From the top of the records below down to the line containing "10: (369, 361, 1.06)", reproduce every line exactly.

****

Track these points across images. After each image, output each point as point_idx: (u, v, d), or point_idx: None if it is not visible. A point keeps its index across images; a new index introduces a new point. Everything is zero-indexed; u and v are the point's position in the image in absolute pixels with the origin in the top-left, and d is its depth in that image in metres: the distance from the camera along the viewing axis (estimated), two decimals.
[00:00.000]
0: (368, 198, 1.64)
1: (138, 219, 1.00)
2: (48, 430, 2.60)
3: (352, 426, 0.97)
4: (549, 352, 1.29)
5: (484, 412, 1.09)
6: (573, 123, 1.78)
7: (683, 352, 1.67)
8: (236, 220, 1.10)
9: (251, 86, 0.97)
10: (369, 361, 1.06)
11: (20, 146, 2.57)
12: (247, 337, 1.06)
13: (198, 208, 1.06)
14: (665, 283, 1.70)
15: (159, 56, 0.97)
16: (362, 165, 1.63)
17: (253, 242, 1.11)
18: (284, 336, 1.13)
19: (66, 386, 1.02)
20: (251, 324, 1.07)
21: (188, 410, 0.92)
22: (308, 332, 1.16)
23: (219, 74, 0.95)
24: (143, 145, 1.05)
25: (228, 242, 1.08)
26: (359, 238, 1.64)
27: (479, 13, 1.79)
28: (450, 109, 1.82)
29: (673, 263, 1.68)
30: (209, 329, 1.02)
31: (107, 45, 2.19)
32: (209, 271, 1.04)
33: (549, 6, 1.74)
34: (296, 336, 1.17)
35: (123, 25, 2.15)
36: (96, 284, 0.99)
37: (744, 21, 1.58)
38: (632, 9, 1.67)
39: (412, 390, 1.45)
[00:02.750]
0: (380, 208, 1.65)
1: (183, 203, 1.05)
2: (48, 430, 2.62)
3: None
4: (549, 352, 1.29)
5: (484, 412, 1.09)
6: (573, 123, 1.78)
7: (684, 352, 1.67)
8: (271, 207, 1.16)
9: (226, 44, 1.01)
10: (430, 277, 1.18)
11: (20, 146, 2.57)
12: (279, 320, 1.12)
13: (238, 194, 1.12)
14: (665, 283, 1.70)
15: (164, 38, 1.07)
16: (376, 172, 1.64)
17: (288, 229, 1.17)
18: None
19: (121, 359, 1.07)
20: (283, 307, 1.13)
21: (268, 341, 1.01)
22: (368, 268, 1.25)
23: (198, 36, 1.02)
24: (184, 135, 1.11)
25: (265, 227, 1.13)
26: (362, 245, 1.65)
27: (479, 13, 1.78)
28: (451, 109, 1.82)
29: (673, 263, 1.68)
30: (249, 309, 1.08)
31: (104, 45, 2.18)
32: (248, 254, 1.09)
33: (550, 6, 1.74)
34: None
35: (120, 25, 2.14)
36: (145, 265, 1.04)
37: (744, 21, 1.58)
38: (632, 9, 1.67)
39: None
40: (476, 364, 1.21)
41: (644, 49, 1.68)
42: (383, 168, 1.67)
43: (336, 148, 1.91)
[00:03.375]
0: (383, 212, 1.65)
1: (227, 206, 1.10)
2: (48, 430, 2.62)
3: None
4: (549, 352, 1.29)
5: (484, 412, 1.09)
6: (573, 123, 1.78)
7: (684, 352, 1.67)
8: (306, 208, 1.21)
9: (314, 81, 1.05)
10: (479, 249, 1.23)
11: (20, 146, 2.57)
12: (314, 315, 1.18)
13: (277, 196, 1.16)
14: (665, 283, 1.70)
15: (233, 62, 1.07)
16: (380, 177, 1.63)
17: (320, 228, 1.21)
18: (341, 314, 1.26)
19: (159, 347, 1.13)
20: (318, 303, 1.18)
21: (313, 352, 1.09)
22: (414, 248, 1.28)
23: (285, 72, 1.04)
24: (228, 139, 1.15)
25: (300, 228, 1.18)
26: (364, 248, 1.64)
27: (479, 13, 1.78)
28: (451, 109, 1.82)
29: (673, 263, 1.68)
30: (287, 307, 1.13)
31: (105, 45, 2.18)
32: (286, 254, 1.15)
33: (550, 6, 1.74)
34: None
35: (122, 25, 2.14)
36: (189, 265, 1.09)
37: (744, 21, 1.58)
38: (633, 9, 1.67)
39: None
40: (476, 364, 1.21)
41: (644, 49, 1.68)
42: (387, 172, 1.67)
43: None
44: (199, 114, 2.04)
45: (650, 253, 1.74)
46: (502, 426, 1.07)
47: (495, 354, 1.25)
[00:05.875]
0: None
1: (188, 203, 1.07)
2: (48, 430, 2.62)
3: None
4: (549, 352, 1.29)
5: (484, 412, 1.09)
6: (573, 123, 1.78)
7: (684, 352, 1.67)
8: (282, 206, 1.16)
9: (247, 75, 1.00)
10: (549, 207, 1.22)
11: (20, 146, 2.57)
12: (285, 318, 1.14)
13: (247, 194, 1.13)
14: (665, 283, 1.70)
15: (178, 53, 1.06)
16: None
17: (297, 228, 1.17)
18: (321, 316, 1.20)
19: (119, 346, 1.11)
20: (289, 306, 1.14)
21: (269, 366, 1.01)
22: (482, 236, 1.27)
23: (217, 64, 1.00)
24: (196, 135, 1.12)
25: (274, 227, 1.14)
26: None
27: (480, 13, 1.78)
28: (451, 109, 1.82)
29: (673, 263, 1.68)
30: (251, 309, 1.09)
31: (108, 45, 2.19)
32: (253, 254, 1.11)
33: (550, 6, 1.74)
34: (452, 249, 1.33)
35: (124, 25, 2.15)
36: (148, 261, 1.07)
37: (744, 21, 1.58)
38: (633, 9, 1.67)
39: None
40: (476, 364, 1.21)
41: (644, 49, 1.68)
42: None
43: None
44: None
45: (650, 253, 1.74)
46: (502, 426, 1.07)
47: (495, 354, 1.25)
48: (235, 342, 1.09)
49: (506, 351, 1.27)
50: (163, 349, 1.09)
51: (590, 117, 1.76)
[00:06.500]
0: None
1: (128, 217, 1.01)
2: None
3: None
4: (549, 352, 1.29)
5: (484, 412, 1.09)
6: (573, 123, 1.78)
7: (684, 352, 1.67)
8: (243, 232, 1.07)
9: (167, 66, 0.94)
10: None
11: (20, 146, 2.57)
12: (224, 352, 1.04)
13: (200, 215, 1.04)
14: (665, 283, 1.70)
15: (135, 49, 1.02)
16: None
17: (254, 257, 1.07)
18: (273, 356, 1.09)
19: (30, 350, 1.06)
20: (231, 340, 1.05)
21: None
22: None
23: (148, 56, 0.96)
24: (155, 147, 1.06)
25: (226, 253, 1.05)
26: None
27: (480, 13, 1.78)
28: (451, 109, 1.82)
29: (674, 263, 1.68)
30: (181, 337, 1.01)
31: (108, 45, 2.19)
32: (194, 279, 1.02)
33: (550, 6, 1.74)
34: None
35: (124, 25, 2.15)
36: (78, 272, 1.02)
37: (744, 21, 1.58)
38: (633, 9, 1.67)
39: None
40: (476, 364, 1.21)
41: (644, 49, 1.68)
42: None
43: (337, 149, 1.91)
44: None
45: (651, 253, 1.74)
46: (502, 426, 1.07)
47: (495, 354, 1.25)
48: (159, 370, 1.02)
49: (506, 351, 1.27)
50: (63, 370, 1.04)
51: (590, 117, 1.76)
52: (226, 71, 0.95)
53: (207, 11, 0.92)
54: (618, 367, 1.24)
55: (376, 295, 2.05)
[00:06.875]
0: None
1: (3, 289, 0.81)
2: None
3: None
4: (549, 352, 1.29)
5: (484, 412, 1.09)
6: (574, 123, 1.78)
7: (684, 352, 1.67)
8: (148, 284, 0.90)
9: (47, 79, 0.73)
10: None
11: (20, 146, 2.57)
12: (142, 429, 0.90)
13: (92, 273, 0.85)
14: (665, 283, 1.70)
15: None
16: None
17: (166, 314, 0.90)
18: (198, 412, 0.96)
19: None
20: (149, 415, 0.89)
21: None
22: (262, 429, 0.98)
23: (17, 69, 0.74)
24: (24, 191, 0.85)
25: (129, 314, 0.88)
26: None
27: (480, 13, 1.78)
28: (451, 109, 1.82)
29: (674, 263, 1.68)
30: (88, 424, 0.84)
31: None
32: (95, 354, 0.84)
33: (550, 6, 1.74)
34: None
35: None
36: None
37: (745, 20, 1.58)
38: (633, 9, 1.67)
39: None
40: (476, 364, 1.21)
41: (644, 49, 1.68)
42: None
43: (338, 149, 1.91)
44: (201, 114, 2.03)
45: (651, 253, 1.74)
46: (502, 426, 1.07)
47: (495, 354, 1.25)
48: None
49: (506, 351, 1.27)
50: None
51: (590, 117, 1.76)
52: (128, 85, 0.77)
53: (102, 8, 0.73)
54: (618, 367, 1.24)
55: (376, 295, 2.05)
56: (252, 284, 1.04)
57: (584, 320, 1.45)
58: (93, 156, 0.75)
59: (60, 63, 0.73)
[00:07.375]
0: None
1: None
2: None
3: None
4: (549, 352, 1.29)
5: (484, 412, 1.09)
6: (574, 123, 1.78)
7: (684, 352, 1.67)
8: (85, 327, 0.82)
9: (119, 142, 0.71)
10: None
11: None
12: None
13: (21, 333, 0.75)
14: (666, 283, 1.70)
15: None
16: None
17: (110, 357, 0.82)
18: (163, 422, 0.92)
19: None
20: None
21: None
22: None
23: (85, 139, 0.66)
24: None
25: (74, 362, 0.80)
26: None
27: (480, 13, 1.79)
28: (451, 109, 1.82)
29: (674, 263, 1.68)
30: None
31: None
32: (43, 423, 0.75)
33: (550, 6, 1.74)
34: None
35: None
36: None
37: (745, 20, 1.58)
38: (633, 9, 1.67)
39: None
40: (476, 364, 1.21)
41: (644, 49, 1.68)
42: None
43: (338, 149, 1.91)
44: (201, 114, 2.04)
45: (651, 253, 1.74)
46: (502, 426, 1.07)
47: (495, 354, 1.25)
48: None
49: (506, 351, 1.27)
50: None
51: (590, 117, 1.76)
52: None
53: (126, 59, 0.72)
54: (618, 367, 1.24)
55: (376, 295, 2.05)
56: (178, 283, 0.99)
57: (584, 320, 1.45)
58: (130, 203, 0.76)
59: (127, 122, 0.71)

****

> **Expected answer**:
Track these points across images. After each image, output each point as point_idx: (u, v, d), or point_idx: None if it is not visible. A point keeps its index across images; a new index introduces a new point. Everything is zero-indexed; u and v are the point's position in the image in absolute pixels with the origin in the top-left, and d is its depth in that image in metres: the distance from the camera along the viewing axis (estimated), two decimals.
[00:00.000]
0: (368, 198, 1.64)
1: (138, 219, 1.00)
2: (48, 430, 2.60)
3: (352, 426, 0.97)
4: (549, 352, 1.29)
5: (484, 412, 1.09)
6: (573, 123, 1.78)
7: (683, 352, 1.67)
8: (236, 220, 1.10)
9: (251, 86, 0.97)
10: (369, 361, 1.06)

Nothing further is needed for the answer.